Wednesday, May 4, 2022

Chin Seeks 2.5 Year Sentence Reduction

By Walter F. Roche Jr.

The lawyer for a former pharmacist facing a 10.5 year prison term argued today in a federal apppeals court hearing that a U.S. District Court judge erred when he tacked on another 2.5 years to his sentence for racketeering and related charges.
James Sultan, the lawyer for Glenn Chin, the former pharmacist, told a three judge panel that his client had no way of knowing that the drugs he was preparing contained a deadly fungus.
Chin was the supervising pharmacist at the now defunct New England Compounding Center, the company blamed for the 2012 fungal meningitis outbreak which ultimately took the lives of more than 100 patients.
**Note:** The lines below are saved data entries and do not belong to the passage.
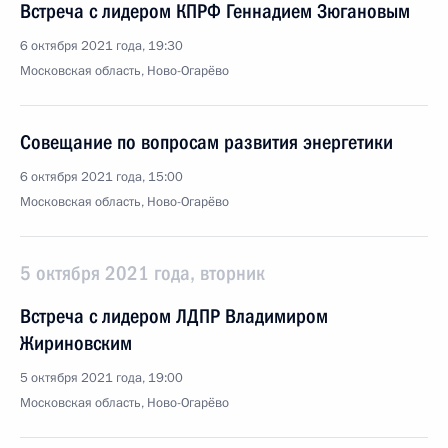
Встреча с лидером КПРФ Геннадием Зюгановым
6 октября 2021 года, 19:30
Московская область, Ново-Огарёво
Совещание по вопросам развития энергетики
6 октября 2021 года, 15:00
Московская область, Ново-Огарёво
5 октября 2021 года, вторник
Встреча с лидером ЛДПР Владимиром
Жириновским
5 октября 2021 года, 19:00
Московская область, Ново-Огарёво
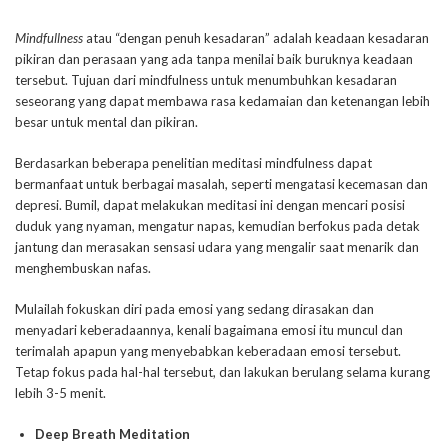
Mindfullness
atau “dengan penuh kesadaran” adalah keadaan kesadaran
pikiran dan perasaan yang ada tanpa menilai baik buruknya keadaan
tersebut. Tujuan dari mindfulness untuk menumbuhkan kesadaran
seseorang yang dapat membawa rasa kedamaian dan ketenangan lebih
besar untuk mental dan pikiran.
Berdasarkan beberapa penelitian meditasi mindfulness dapat
bermanfaat untuk berbagai masalah, seperti mengatasi kecemasan dan
depresi. Bumil, dapat melakukan meditasi ini dengan mencari posisi
duduk yang nyaman, mengatur napas, kemudian berfokus pada detak
jantung dan merasakan sensasi udara yang mengalir saat menarik dan
menghembuskan nafas.
Mulailah fokuskan diri pada emosi yang sedang dirasakan dan
menyadari keberadaannya, kenali bagaimana emosi itu muncul dan
terimalah apapun yang menyebabkan keberadaan emosi tersebut.
Tetap fokus pada hal-hal tersebut, dan lakukan berulang selama kurang
lebih 3-5 menit.
Deep Breath Meditation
Arguing in the 1st Circuit Court of Appeals in Boston, Mass., Christopher Looney, representing federal prosecutors, said the outbreak victims represented the very definition of vulnerable victims and the 10.5 year sentence should remain in place.
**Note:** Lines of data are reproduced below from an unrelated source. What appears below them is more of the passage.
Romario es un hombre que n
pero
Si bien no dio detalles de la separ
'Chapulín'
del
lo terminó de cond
Looney also argued that Chin clearly knew or should have known that the drugs he was preparing could, if contaminated, lead to death or serious injury.
Sultan, however, stated that Chin had been preparing the same drug, preservative free methyl prednisolone acetate, for years without incident.
Chin and co-defendant Barry J. Cadden, are currently awaiting trial in Livingston County Michigan on multiple charges of second degree murder in the deaths of 11 patients who were injected with the same spinal steroid.
The Michigan Supreme Court yesterday denied Chin's motion to have the second degree murder charges thrown out. (See related story) The 10.5 year sentence was set by U.S. District Court Judge Richard G. Stearns after the same appeals court concluded that the original eight year sentence set by Stearns was too lenient. But in today's hearing Looney was asked whether Stearns might have over-read their prior ruling.
Looney responded stating that Chin was aware of the risks involved in injecting drugs into a patient's spinal column.
He cited the trial testimony of a former NECC employee who recounted a conversation he had with Chin in which the risks of such injections were discussed.
Following 45 minutes of arguments, the panel took the case under advisement.